Ross Reback and Ron Bennington jointly owned Ron Bennington's Comedy Scene, a 200-seat premier comedy club in Clearwater, Florida. The club featured nationally known comedians and was a launching pad for comedians such as Jim Breuer, Brian Regan, Billy Gardell, Tom Rhodes, and many others.

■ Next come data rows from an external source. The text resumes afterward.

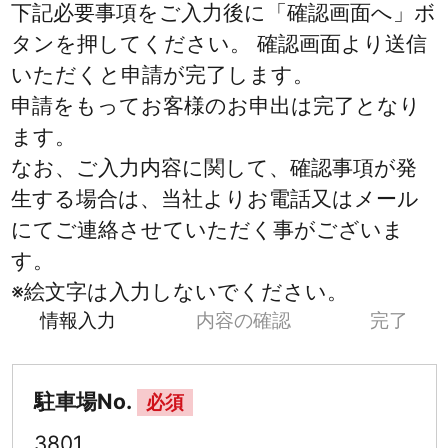
下記必要事項をご入力後に「確認画面へ」ボ
タンを押してください。 確認画面より送信
いただくと申請が完了します。
申請をもってお客様のお申出は完了となり
ます。
なお、ご入力内容に関して、確認事項が発
生する場合は、当社よりお電話又はメール
にてご連絡させていただく事がございま
す。
※絵文字は入力しないでください。
情報入力
内容の確認
完了
駐車場No.
必須
3801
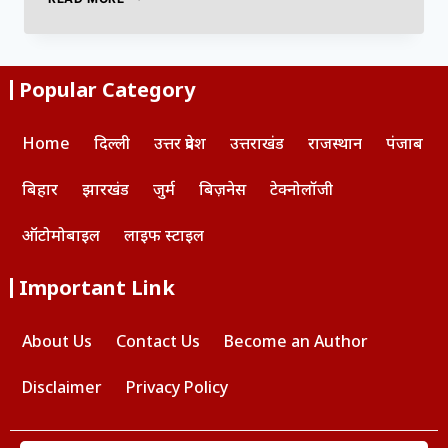
Popular Category
Home
दिल्ली
उत्तर प्रदेश
उत्तराखंड
राजस्थान
पंजाब
बिहार
झारखंड
जुर्म
बिज़नेस
टेक्नोलॉजी
ऑटोमोबाइल
लाइफ स्टाइल
Important Link
About Us
Contact Us
Become an Author
Disclaimer
Privacy Policy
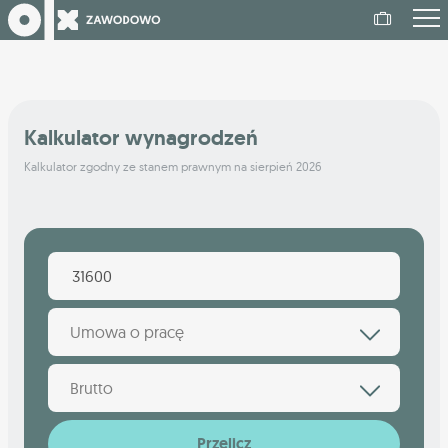
Kalkulator wynagrodzeń
Kalkulator zgodny ze stanem prawnym na sierpień 2026
Umowa o pracę
Brutto
Przelicz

Ron Bennington assembled a comedy troupe to tour the markets where The Ron & Ron Show was syndicated. Ron Bennington's Disciples of Comedy included several comedians who had previously toured as part of Sam Kinison's Outlaws of Comedy. The Disciples of Comedy were Ron Bennington, Carl LaBove, Jimmy Shubert, Mitchell Walters, Dan Carlson, Lou Angelwolf, Jeff Apploff, Ralph Williams and Curtain Boy Warren Durso. The shows also included Fez Whatley and Fast Eddie Yarb. Ross Reback and The Ron & Ron Radio Network produced the tour. The comedy tour sold out theatres of 2,000 to 3,000 seats.

==Ron & Ron Live Gigs==
The Ron and Ron Show famously hosted several live radio broadcasts/comedy shows known as Ron & Ron "Live Gigs" that were rather raucous and adult in nature. The "Live Gigs" were wildly popular, and many would typically attract crowds estimated between 10,000 and 30,000 attendees.